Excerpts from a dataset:
----------------
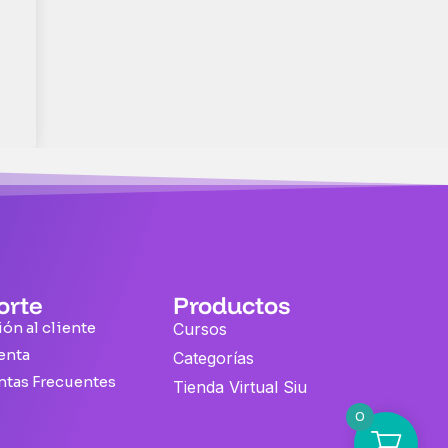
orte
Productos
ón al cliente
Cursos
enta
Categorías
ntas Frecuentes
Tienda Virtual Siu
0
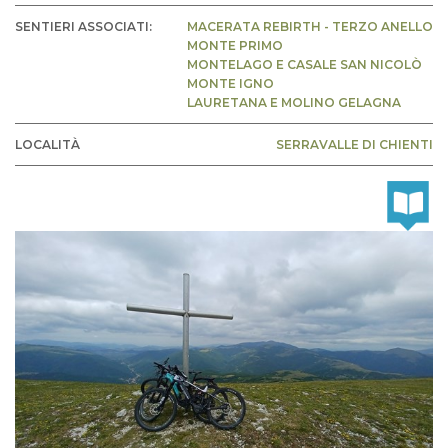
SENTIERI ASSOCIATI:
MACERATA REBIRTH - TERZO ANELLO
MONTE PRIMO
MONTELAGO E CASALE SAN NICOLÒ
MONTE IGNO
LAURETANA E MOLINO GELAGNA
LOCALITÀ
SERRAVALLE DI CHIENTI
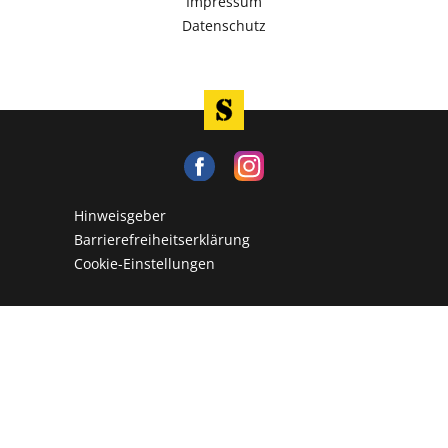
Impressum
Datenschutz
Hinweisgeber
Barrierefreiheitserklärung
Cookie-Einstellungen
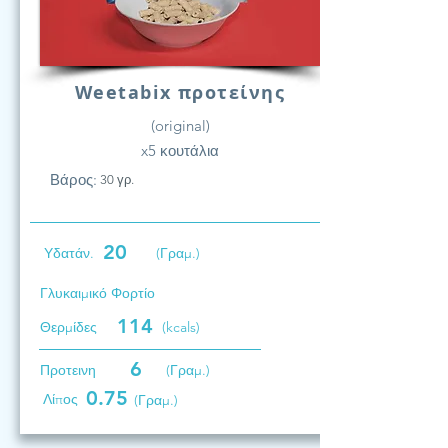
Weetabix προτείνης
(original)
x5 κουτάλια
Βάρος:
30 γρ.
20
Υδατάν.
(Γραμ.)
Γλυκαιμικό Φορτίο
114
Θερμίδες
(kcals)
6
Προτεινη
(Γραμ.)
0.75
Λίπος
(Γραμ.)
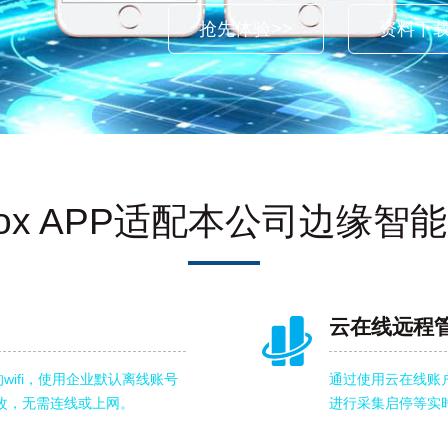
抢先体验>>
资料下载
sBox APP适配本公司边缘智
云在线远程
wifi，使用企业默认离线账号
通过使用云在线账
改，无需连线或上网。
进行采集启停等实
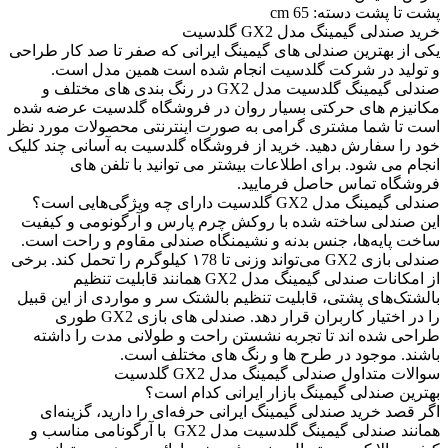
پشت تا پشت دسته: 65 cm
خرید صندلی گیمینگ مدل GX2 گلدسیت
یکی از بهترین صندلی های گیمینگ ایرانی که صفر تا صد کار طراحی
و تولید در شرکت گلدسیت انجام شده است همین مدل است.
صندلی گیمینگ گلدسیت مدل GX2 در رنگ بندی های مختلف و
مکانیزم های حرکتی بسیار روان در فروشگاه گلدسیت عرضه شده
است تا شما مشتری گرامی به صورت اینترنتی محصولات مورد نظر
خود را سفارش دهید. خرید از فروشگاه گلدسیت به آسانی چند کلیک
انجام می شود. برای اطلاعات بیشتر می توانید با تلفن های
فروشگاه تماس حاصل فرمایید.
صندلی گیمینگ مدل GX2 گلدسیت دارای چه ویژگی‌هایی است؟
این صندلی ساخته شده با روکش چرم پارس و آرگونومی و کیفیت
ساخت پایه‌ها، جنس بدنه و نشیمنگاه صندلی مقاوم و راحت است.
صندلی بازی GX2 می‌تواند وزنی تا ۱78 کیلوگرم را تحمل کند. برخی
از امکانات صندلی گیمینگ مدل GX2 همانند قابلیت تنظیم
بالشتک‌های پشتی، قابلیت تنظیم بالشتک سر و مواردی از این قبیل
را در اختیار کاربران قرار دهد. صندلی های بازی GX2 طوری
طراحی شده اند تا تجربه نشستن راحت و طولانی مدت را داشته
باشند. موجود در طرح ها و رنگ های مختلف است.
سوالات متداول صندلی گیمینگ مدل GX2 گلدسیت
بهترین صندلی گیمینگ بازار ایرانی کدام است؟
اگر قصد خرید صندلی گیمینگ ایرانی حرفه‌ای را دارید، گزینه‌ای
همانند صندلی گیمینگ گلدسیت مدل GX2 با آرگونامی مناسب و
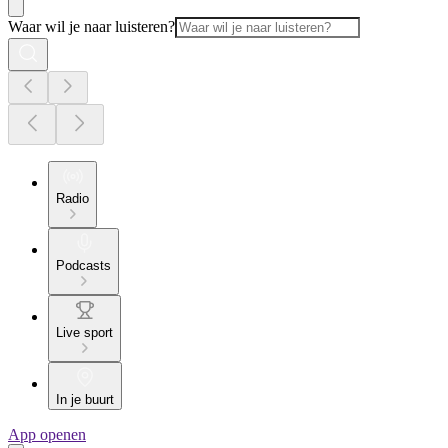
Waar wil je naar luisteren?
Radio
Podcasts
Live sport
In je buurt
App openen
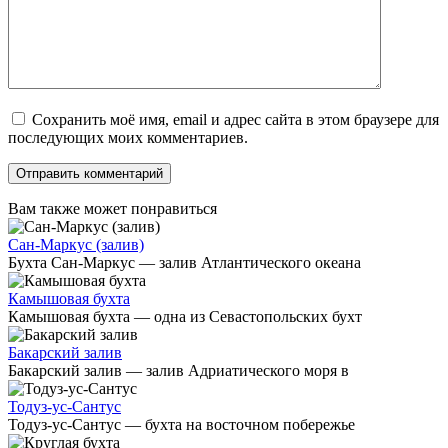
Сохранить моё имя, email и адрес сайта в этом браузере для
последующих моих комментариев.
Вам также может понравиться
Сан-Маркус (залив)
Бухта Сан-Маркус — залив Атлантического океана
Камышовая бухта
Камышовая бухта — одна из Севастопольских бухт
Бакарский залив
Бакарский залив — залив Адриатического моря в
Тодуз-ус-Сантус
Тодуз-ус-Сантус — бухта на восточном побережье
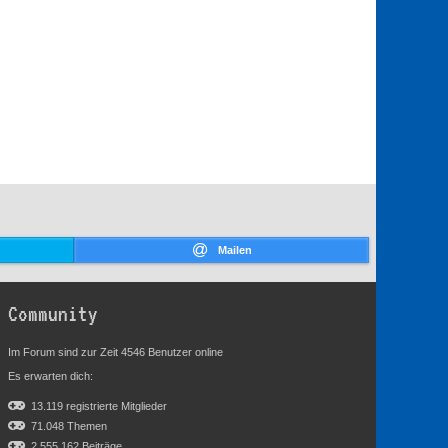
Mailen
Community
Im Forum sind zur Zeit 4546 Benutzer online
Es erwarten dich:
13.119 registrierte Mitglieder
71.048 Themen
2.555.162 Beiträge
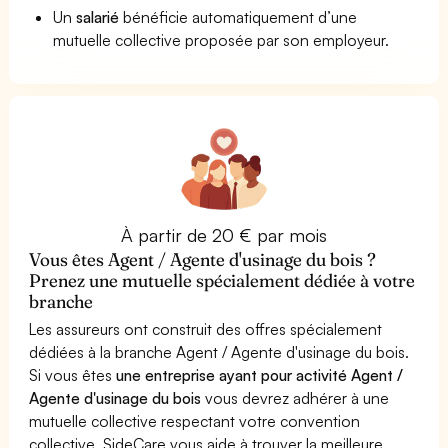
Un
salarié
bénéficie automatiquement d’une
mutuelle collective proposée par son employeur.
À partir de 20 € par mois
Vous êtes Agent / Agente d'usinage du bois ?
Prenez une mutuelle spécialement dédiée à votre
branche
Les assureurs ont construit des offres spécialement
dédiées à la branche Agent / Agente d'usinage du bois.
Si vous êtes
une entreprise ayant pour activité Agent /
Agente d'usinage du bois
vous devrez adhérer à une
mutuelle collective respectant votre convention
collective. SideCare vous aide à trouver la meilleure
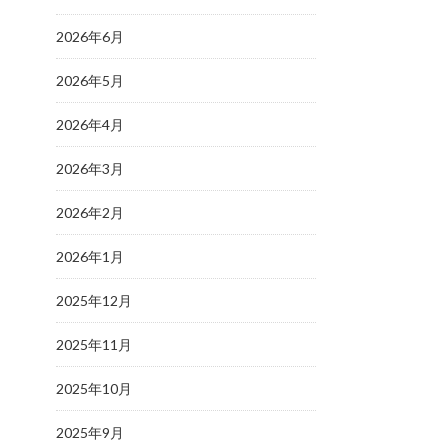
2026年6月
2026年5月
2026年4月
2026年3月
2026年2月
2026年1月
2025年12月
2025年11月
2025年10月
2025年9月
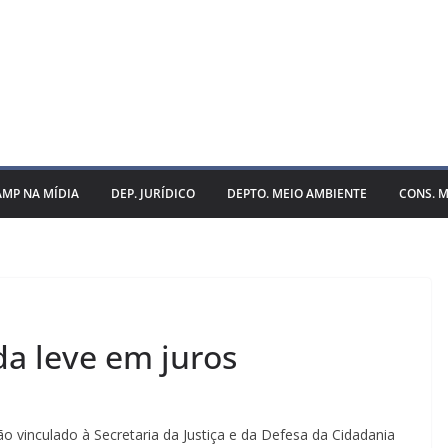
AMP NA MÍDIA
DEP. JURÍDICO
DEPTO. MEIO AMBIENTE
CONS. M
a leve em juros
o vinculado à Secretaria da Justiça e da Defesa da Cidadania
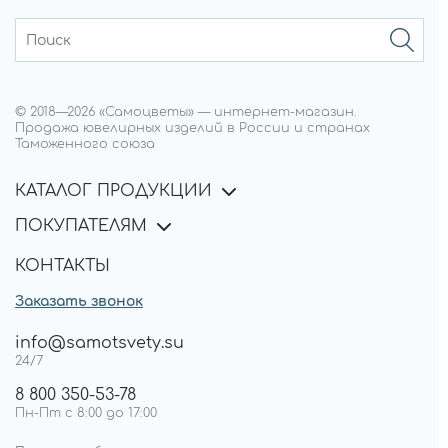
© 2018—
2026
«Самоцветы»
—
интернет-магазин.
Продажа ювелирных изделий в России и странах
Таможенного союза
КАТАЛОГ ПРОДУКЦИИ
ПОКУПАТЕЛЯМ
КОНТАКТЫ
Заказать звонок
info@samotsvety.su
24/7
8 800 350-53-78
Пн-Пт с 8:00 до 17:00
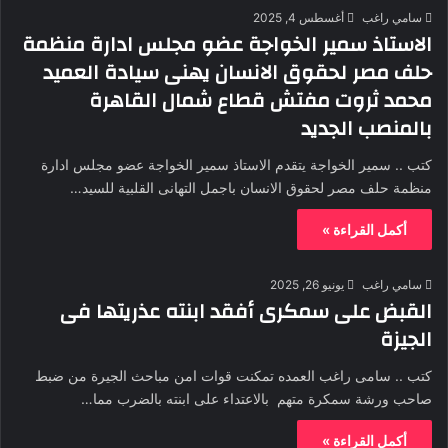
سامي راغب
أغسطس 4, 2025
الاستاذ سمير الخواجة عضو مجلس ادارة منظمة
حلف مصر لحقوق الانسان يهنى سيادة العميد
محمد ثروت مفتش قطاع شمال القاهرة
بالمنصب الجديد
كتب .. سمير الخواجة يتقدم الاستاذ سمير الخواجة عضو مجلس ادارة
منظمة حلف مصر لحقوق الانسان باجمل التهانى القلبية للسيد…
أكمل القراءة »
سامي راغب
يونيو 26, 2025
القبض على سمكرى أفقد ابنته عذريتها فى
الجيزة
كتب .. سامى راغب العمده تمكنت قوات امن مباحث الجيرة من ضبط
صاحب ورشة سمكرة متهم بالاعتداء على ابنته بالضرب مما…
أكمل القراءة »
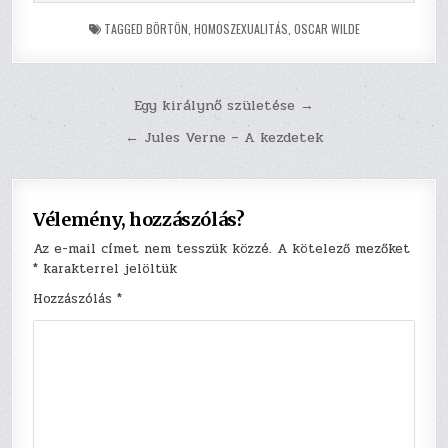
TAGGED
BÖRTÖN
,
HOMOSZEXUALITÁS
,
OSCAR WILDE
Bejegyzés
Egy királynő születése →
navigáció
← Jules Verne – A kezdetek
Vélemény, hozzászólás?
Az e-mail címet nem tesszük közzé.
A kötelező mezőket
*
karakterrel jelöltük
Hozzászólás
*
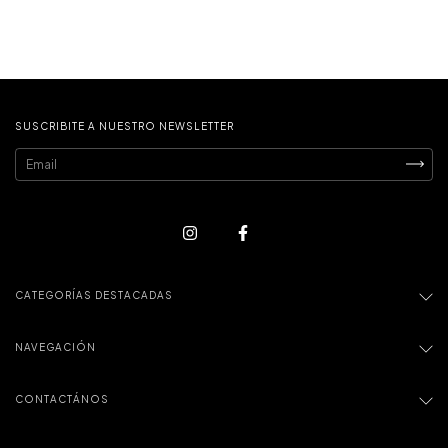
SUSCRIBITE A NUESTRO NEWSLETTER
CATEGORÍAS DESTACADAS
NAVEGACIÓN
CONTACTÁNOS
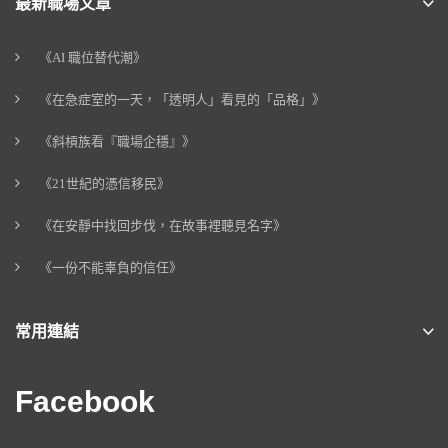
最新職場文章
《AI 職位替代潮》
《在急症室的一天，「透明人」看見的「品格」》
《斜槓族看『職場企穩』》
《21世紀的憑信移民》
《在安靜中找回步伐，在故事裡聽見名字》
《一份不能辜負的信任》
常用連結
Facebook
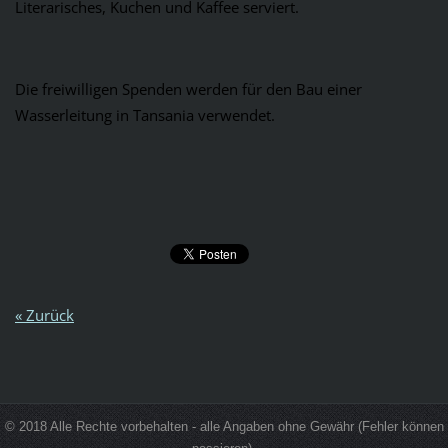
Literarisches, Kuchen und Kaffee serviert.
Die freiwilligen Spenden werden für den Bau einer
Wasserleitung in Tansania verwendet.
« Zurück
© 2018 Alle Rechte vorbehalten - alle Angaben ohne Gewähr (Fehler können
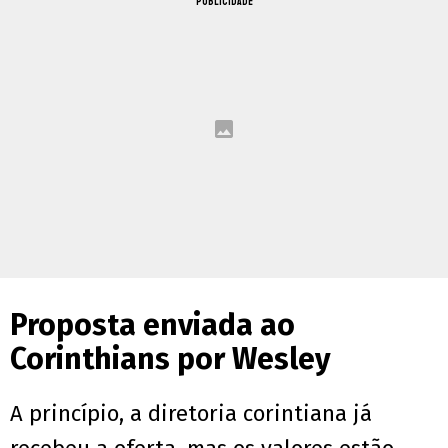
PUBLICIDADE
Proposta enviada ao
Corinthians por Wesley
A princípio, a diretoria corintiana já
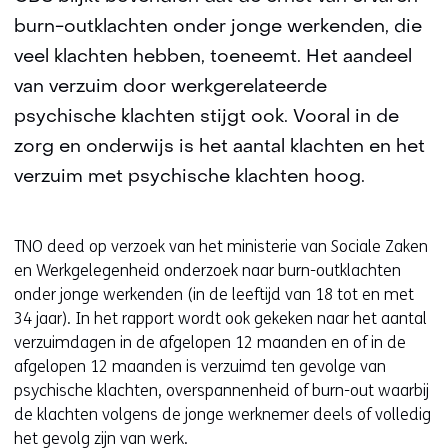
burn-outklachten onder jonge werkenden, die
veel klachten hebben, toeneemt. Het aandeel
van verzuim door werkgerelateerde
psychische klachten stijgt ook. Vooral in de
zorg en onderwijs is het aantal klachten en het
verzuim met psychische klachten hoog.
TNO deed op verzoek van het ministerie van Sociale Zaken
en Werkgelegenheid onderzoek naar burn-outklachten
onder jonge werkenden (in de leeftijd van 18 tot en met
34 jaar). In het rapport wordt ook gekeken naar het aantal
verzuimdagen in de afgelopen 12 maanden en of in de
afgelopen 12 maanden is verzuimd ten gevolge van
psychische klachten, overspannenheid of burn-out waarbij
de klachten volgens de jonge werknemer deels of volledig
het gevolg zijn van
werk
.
----------------
# [TASK GOAL]
Write out every line, unchanged, from the one containing "psychische klachten, overspannenheid" through the closing line of the data.

# [RESPONSE TO THE TASK]
psychische klachten, overspannenheid of burn-out waarbij
de klachten volgens de jonge werknemer deels of volledig
het gevolg zijn van
werk
.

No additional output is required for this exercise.